Ssh-agent enables you to load the key into the agent with a passphrase and have the agent respond to login challenges for you.

In this scenario, you enter your the passphrase to your private key once when loading your local agent and then the agent responds for you.

The Algorithmic Steps:

SSH challenge response agent

Fig. 3.12 SSH Challenge Response with Agent

  1. On a laptop, user starts an ssh agent and to activate it enters the passphrase to SSH key.

  2. From the laptop user requests to login.

  3. Server creates a random code and encrypts the code with the user’s SSH public key and sends it back to the user - challenge.

  4. On the laptop, ssh-agent decrypts the challenge with the user’s SSH private key, uses decrypted challenge to create a valid response message, digitally signs it with the private key and sends it back to the server - response.

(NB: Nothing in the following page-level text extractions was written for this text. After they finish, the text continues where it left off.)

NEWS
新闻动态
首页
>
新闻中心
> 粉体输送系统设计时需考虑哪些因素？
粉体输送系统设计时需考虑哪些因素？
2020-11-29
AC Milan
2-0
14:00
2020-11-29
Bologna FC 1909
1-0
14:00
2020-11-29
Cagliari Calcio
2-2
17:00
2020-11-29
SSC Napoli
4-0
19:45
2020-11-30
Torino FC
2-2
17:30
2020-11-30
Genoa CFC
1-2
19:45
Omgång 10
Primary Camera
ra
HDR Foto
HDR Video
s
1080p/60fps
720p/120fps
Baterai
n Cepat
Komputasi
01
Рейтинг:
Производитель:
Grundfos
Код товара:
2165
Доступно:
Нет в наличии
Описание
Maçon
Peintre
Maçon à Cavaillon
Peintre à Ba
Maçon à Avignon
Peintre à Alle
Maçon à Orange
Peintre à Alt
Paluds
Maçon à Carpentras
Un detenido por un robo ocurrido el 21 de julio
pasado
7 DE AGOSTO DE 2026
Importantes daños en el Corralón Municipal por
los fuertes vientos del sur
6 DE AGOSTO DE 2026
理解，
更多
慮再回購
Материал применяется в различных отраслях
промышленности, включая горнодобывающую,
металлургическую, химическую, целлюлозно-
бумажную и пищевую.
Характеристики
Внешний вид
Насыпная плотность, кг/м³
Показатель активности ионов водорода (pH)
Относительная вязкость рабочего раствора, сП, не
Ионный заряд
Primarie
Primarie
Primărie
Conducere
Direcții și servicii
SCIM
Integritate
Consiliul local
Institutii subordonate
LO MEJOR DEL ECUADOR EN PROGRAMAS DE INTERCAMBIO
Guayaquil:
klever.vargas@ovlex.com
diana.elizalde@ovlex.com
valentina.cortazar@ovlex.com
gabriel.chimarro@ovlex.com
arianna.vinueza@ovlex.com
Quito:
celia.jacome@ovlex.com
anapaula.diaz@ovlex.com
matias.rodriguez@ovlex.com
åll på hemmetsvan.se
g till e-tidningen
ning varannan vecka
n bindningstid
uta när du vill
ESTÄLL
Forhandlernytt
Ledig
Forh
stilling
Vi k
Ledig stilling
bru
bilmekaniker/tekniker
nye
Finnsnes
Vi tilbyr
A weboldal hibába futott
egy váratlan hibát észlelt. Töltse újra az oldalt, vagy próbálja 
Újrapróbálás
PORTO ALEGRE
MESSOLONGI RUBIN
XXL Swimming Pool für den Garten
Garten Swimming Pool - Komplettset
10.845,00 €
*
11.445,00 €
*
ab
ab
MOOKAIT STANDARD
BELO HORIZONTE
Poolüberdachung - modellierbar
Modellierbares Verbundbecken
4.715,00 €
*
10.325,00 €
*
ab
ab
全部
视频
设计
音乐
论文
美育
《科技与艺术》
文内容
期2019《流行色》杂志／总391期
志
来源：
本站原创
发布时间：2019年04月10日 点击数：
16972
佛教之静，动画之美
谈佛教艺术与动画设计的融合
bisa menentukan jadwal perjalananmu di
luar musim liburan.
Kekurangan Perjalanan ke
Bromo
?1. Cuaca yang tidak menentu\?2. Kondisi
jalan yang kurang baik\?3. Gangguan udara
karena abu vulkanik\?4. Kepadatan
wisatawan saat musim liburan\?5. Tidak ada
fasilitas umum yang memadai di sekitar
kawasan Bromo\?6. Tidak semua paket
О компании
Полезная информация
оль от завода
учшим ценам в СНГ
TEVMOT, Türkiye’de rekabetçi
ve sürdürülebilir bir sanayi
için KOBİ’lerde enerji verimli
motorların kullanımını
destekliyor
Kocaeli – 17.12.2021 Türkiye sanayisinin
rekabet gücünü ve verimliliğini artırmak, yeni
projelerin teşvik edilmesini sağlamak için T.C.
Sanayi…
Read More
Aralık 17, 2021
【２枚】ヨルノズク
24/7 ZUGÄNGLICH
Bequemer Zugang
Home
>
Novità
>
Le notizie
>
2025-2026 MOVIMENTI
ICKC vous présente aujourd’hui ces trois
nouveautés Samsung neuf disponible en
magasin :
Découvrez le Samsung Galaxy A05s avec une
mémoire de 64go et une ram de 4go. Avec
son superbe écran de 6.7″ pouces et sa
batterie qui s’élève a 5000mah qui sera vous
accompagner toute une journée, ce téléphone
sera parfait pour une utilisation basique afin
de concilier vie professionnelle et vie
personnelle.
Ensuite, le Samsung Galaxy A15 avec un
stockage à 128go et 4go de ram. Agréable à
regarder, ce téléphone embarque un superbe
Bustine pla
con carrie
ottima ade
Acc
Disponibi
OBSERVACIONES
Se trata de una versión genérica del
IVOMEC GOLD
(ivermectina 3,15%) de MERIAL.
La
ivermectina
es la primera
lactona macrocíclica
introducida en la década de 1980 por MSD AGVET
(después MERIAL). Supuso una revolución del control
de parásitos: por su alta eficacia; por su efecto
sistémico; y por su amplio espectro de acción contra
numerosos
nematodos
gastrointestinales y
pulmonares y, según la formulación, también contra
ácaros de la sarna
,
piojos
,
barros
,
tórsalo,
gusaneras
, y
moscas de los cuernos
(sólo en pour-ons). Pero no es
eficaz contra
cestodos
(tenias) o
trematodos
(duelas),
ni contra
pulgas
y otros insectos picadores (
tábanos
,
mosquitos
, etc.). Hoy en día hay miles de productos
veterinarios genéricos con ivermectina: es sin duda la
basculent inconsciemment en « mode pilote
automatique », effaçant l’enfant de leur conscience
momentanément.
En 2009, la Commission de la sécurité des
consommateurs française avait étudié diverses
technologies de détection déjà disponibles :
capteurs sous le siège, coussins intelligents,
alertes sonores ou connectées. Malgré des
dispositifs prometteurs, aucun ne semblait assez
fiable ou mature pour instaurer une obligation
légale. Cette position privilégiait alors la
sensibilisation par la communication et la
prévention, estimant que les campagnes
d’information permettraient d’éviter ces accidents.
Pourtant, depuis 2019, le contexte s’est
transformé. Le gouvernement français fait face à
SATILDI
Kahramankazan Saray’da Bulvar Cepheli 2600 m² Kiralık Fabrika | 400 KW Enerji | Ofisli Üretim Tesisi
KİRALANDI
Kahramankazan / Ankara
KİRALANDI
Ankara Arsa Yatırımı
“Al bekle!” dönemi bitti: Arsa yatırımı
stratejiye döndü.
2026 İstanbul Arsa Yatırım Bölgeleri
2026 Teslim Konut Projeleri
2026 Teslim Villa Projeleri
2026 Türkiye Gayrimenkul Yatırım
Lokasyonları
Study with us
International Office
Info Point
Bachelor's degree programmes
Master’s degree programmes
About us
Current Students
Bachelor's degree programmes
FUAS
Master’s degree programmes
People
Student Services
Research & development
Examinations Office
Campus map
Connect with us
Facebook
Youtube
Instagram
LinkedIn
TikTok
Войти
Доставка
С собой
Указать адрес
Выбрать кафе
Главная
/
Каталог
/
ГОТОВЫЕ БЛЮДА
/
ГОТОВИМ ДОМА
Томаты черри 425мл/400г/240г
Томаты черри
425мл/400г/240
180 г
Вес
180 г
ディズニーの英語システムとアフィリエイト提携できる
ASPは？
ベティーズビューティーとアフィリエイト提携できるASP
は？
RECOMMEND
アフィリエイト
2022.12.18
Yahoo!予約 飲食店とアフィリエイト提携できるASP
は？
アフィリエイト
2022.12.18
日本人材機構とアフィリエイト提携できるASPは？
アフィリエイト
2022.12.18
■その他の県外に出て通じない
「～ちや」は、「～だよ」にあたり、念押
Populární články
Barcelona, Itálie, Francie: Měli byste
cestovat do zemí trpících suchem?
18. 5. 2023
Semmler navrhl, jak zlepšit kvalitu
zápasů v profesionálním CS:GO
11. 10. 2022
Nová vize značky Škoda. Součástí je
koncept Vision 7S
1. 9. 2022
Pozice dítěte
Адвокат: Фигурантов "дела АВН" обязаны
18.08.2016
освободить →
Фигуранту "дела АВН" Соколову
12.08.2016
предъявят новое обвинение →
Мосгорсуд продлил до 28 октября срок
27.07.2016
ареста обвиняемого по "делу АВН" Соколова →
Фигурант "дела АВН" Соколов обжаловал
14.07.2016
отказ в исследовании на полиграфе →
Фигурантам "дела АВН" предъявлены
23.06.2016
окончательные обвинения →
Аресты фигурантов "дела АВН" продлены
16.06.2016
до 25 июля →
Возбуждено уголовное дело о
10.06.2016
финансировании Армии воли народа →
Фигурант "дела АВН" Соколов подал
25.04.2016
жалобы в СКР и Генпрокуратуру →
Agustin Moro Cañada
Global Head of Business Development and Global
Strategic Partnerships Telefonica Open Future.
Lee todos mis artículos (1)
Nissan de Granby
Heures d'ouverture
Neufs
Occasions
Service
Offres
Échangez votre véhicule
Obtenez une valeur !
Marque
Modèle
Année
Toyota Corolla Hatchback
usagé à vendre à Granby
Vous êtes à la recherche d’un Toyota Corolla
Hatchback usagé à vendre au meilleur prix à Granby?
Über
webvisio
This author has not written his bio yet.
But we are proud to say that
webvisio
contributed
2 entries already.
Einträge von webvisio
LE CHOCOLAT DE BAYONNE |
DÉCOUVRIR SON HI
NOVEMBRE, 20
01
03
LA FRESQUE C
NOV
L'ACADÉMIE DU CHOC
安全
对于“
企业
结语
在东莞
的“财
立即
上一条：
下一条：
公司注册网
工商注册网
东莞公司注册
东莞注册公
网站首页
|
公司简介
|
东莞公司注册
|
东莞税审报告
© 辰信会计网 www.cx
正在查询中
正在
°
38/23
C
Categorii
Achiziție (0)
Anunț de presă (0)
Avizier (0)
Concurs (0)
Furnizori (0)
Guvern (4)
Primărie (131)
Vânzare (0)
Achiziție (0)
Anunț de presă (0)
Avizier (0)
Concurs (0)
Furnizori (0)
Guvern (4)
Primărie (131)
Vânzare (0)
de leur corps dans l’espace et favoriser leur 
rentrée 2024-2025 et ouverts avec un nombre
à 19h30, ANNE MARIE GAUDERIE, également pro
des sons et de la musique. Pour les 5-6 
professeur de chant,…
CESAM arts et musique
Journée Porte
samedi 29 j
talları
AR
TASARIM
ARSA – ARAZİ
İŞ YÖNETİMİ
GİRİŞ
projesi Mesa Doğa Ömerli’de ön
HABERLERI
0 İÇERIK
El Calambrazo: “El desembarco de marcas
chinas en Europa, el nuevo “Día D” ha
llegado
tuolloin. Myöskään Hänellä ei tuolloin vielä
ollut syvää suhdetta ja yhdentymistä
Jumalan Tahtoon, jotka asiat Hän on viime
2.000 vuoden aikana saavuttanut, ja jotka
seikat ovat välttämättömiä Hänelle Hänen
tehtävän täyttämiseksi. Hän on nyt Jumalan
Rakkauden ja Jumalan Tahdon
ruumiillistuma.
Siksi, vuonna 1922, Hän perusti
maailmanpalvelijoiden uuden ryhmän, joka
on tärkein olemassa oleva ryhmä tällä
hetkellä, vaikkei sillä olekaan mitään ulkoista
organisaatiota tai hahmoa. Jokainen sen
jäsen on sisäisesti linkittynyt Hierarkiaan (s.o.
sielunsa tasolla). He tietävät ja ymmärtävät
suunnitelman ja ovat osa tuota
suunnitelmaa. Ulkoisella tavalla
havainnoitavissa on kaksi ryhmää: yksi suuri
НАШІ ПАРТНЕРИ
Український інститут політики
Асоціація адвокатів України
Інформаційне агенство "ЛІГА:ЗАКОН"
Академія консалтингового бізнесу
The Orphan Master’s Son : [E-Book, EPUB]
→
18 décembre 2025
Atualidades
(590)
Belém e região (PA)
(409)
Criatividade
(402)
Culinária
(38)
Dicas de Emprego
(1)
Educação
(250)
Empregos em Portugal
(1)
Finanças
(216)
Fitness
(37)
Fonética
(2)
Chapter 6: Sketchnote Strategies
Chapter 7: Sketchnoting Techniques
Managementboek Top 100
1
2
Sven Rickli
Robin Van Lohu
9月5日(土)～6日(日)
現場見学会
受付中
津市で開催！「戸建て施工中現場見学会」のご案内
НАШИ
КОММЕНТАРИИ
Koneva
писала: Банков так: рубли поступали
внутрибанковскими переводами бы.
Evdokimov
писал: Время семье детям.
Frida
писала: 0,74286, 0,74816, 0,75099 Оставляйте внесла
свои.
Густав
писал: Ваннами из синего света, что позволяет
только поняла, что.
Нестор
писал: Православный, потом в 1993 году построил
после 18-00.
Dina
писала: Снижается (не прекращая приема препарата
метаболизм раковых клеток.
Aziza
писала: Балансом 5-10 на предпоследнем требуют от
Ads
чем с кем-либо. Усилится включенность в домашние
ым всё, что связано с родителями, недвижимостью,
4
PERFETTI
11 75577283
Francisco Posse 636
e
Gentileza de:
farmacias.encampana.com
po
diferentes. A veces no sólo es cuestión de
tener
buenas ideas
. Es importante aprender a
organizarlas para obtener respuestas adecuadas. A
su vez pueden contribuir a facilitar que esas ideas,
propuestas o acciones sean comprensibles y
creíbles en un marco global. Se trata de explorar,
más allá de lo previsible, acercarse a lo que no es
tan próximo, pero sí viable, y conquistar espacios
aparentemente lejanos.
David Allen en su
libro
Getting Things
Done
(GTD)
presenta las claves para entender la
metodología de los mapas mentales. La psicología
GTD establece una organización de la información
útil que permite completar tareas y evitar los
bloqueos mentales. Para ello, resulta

  5. The server uses the user’s public key to verify the authenticity and content of the message. If the response matches the challenge, then access is granted otherwise it is denied.

Takeaways

  • Using ssh-agent reduces the number of times you type a passphrase.

  • When you reboot your laptop (or logout), the agent is wiped from memory.

Ssh-agent & Windows

With the general background of how ssh-agent functions, Microsoft Windows 10/11 has two commonly-used ssh-agent mechanisms:

  1. Ssh-agent running in Microsoft Powershell

  2. PuTTY SSH client that uses PuTTYgen to create a public/private key pair and pageant as the ssh-agent.

Please see SSH agents guides listing.

Troubleshooting

There are many online guides for ssh, please sea SSH links.